2. Les scénarios d'intervention militaire
Sur un plan strictement militaire, plusieurs responsables ont expliqué à la délégation que la remise en condition des forces américaines imposerait un délai de plusieurs mois. Il s'agit en particulier de reconstituer les stocks de munitions, et notamment les armes de haute précision, et d'effectuer les opérations de maintenance indispensables sur les bâtiments et les avions engagés pour la campagne d'Afghanistan. Divers éléments techniques militent également pour qu'une éventuelle offensive militaire se déroule en hiver, ce qui conduit certains commentateurs à assurer qu'elle se produira au début de l'année 2003 .
Il reste cependant à définir la forme que prendrait cette intervention.
Plusieurs hypothèses ont cours.
La première porterait sur une invasion militaire totale , conçue sur le modèle de l'opération Tempête du désert en 1991. L'Arabie saoudite n'étant pas disposée à autoriser l'utilisation de son territoire pour une telle offensive, les forces terrestres et aériennes devraient agir à partir d'autres bases. Dans ce cas, outre le Koweït, la Turquie serait sollicitée et serait appelée à jouer un rôle très important. Selon les différentes sources, une telle offensive nécessiterait un corps expéditionnaire compris entre 200 000 à 300 000 hommes , soit de quatre à six divisions pour les forces terrestres, de 700 à 1 000 avions et une force navale pouvant compter jusqu'à cinq groupes aéronavals. La constitution et la montée en puissance de ces forces exigeraient trois à cinq mois.
Une deuxième hypothèse, radicalement différente, mise sur une action indirecte s'appuyant essentiellement sur des groupes d'opposition irakiens auxquels les Etats-Unis apporteraient l'aide technique et financière nécessaire. Cette option est généralement écartée compte tenu des précédents échecs de rébellions visant à renverser Saddam Hussein.
À mi-chemin entre ces deux options, une troisième hypothèse vise à reproduire peu ou prou la démarche adoptée en Afghanistan. Des frappes aériennes intensives et précises seraient combinées avec une intervention au sol des forces spéciales américaines agissant en liaison avec des forces terrestres locales opposées au régime en place. C'est avec l'opposition kurde au nord du pays et la communauté chiite musulmane au sud que seraient constituées ces forces locales hostiles à Saddam Hussein.
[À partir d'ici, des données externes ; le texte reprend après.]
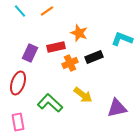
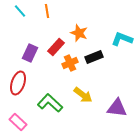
orange line: rotated 64 degrees counterclockwise
red rectangle: rotated 36 degrees counterclockwise
purple triangle: rotated 20 degrees clockwise
pink rectangle: rotated 36 degrees counterclockwise
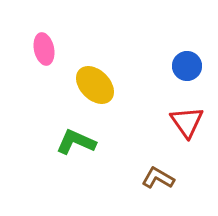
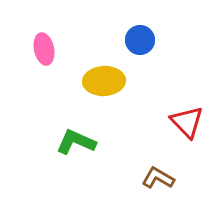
blue circle: moved 47 px left, 26 px up
yellow ellipse: moved 9 px right, 4 px up; rotated 48 degrees counterclockwise
red triangle: rotated 9 degrees counterclockwise
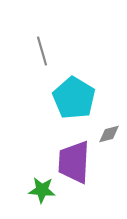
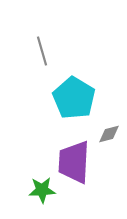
green star: rotated 8 degrees counterclockwise
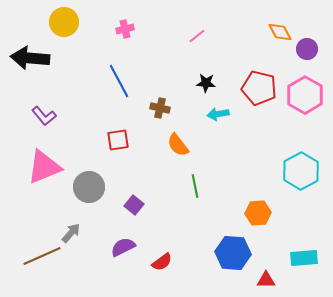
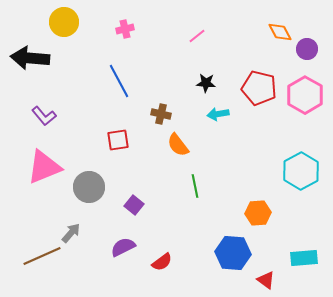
brown cross: moved 1 px right, 6 px down
red triangle: rotated 36 degrees clockwise
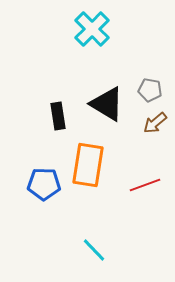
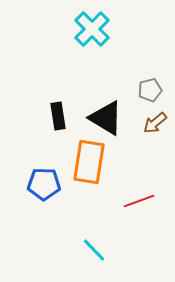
gray pentagon: rotated 25 degrees counterclockwise
black triangle: moved 1 px left, 14 px down
orange rectangle: moved 1 px right, 3 px up
red line: moved 6 px left, 16 px down
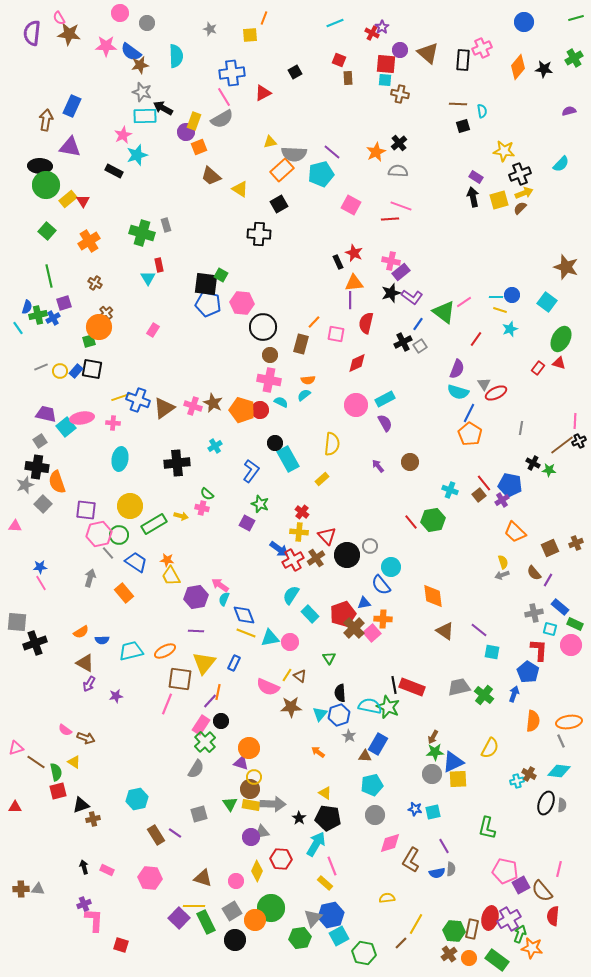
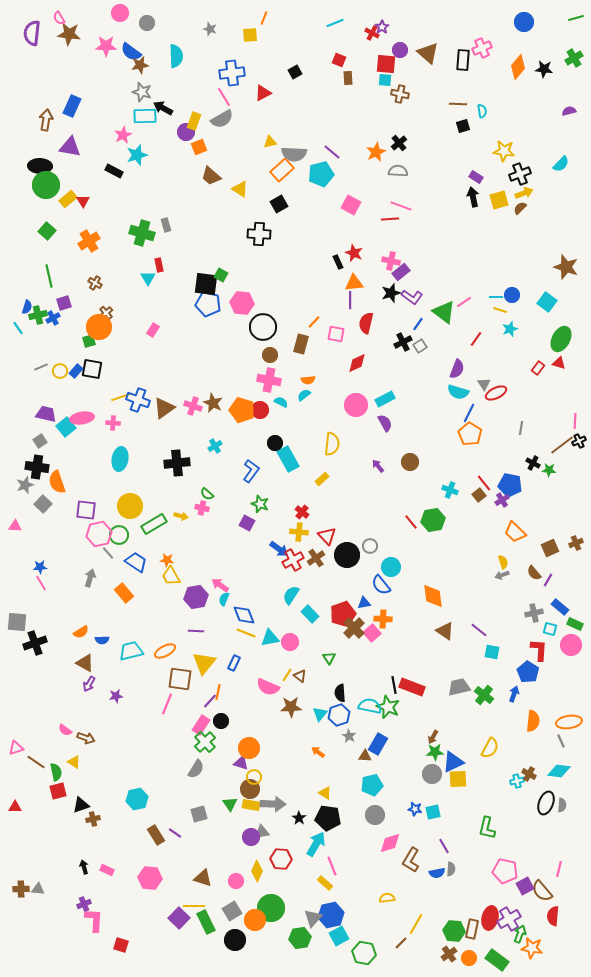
purple square at (521, 885): moved 4 px right, 1 px down
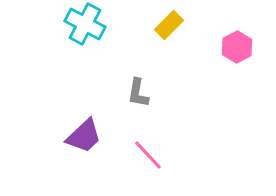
Il semblerait que les Etats-Unis accentuent actuellement leurs efforts pour rassembler et coordonner des groupes d'opposition auxquels se joindraient d'anciens militaires irakiens. Toutefois, beaucoup d'analystes mettent en doute la possibilité de constituer à partir de ces éléments disparates une force crédible, face à l'organisation et à la puissance militaire du régime irakien, ce qui rend également incertain ce scénario intermédiaire.
Pour l'un des experts rencontrés par la délégation, les éléments les plus déterminés à agir parmi les conseillers du Président Bush privilégieraient une intervention engageant un volume limité de forces américaines et sur-évalueraient la possibilité de s'appuyer sur des forces locales. Les responsables militaires, selon une logique compréhensible, mettraient pour leur part l'accent sur les capacités de résistance des forces irakiennes, et considèreraient que si une offensive était décidée, elle devrait au contraire mettre en oeuvre un dispositif américain beaucoup plus étoffé.
Au moment où la délégation s'est rendue à Washington, les conditions d'une intervention militaire contre l'Irak apparaissaient encore en débat.
Mais c'est surtout la mise sur pied d'une alternative politique crédible au régime actuel qui semblait la plus incertaine, alors que les incidences d'un conflit de ce type sur l'ensemble du monde arabe ne faisaient pas l'objet d'une évaluation approfondie.
En supposant qu'une action militaire provoque le renversement de Saddam Hussein, la perspective d'un Irak faible et fragmenté, avec ses communautés chiite au sud et kurde au nord, n'est pas faite pour diminuer l'instabilité dans la région. Sur ce point, la délégation n'a pas obtenu de réponses satisfaisantes.